The judge closely inspects each dog on a table before watching the dog move up and down the ring. Fanny is doing great (I think?). Waltzer is gone since Fanny will go crazy if she sees her on the sidelines. The vomiting dog covertly vomits again. The judge asks the handlers to run the dogs around the ring once more. And then another time. The tension is building! I'm suddenly on the edge of my seat. I've been sucked into it completely. Fanny is going to win, I think. She deserves to win. She is so much better than these other Borders! Look at her lines! Look at her head shape! Her perfect coat! This is her year! They run around the ring once more. Silence. The vomiting dog gags. Suspense! The judge makes his picks. Meadowlake Booty Call, my Fanny, does not advance. Her Westminster experience is over in under 30 minutes.

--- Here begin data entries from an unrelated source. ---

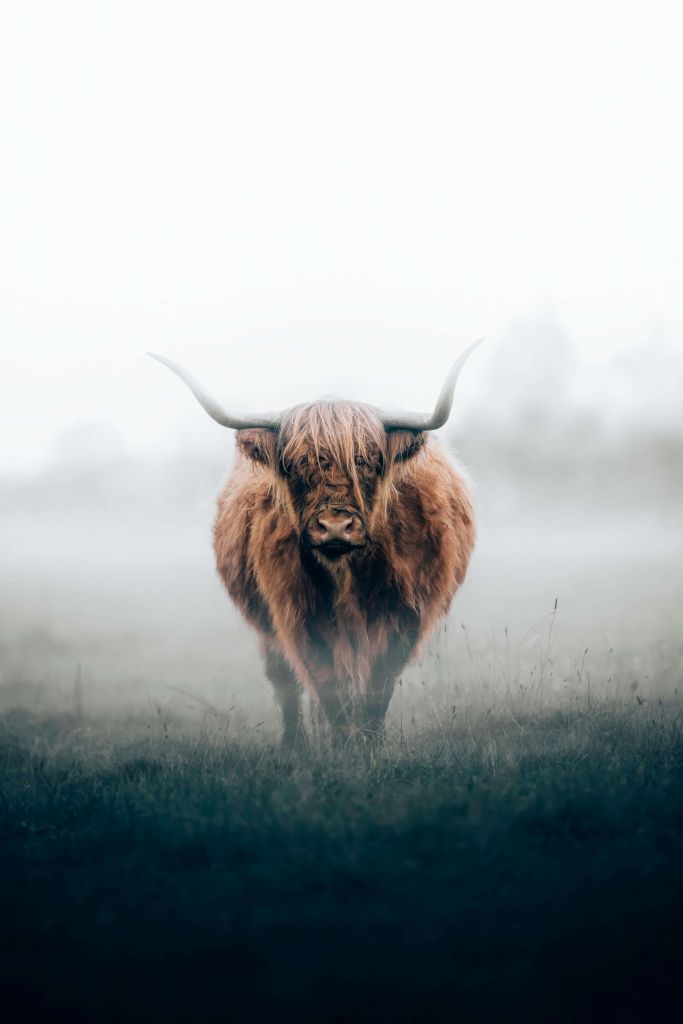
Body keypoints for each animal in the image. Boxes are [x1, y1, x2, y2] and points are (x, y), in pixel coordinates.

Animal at [150, 342, 481, 745]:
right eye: (295, 464)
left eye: (367, 462)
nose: (335, 527)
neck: (348, 573)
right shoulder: (300, 616)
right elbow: (328, 686)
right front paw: (341, 746)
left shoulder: (404, 617)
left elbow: (377, 688)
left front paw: (369, 745)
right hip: (269, 628)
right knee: (285, 681)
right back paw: (294, 744)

Waltzer had had very reasonable expectations going into the day. "One day you're up in the game, and the next day you're flat down," she says. "That's the fun part because you never know what happens. Basically, if you don't expect anything you'll be nicely surprised." But surely there is a sense of disappointment as Fanny had, at some point or another, beat each of the dogs she was shown against. Waltzer suspects some funny business with the judging, and throws some rather skillful shade. "I think it's disappointing when [the judges] put [their] mind on anything else other than what [they] see. Judge it by the book and what you see. And if you can do that, then I think you're a fabulous judge."

And as for gender bias? Well, this year the Best in Show was a bitch.